> TASK REQUIREMENTS
Search the material for "background" and show all lines that contain it.

> INPUT MATERIAL
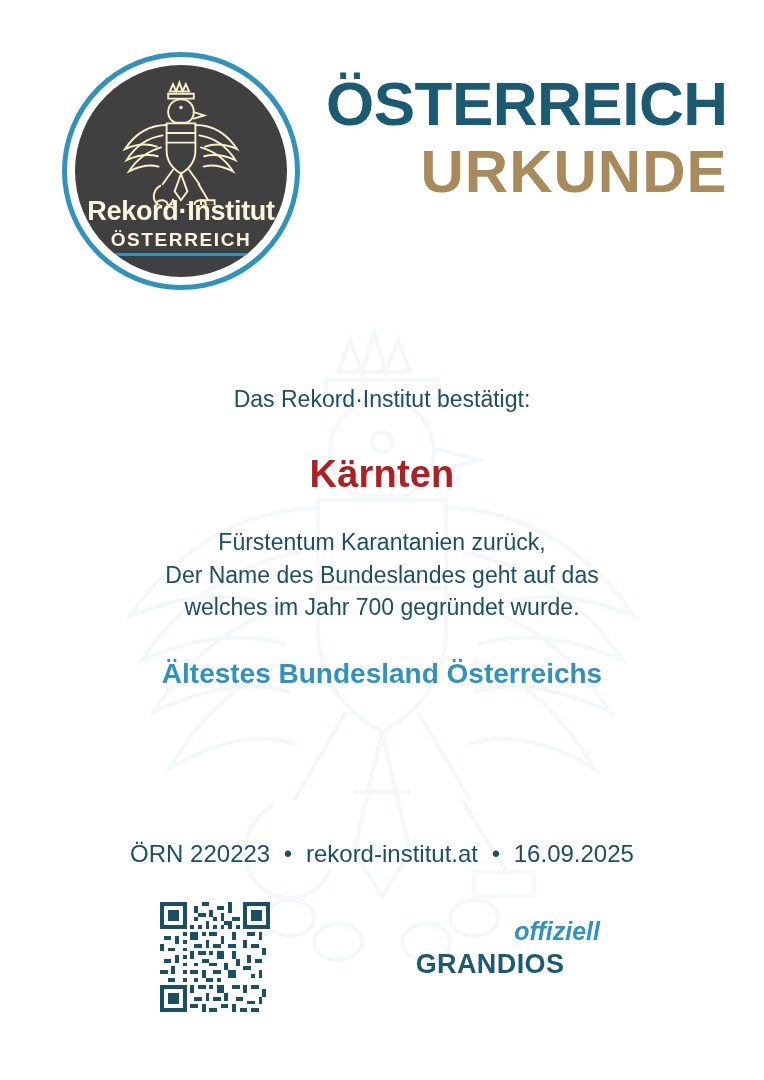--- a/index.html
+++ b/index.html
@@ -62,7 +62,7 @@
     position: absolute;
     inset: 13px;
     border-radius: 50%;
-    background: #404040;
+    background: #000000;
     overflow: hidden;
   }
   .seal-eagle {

> OUTPUT FOR THIS TASK
-    background: #404040;
+    background: #000000;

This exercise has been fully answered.